**THE TASK**
Retype exactly the lines below, starting with the line that contains "Pinhole intrinsics specified" and ending with the last line; leave out any pictures.

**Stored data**

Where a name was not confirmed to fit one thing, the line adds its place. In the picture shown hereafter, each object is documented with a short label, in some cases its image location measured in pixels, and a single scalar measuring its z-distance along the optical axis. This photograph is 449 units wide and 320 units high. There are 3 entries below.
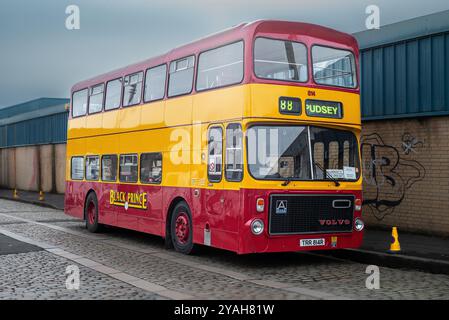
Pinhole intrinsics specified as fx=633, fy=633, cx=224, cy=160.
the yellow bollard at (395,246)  11.00
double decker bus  10.21
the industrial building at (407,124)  13.65
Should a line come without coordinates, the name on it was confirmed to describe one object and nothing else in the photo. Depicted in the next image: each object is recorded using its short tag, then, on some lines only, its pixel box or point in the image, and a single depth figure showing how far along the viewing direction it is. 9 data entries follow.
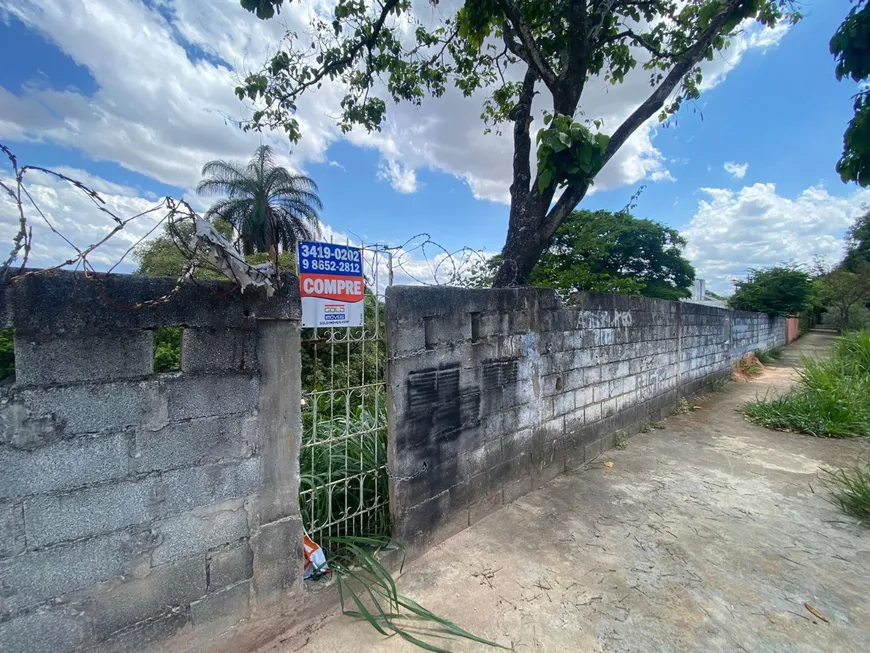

**ANSWER BOX**
Pinhole intrinsics specified as fx=633, fy=633, cx=224, cy=160.
the yellow bollard at (395,246)  11.00
double decker bus  10.21
the industrial building at (407,124)  13.65
Should a line come without coordinates, the name on it was confirmed to describe one object and nothing else in the photo. Depicted in the next image: each object is recorded using its short tag, then, on some lines only, its pixel box or point in the image, and a single depth figure showing how far along the viewing direction it is. 9 data entries follow.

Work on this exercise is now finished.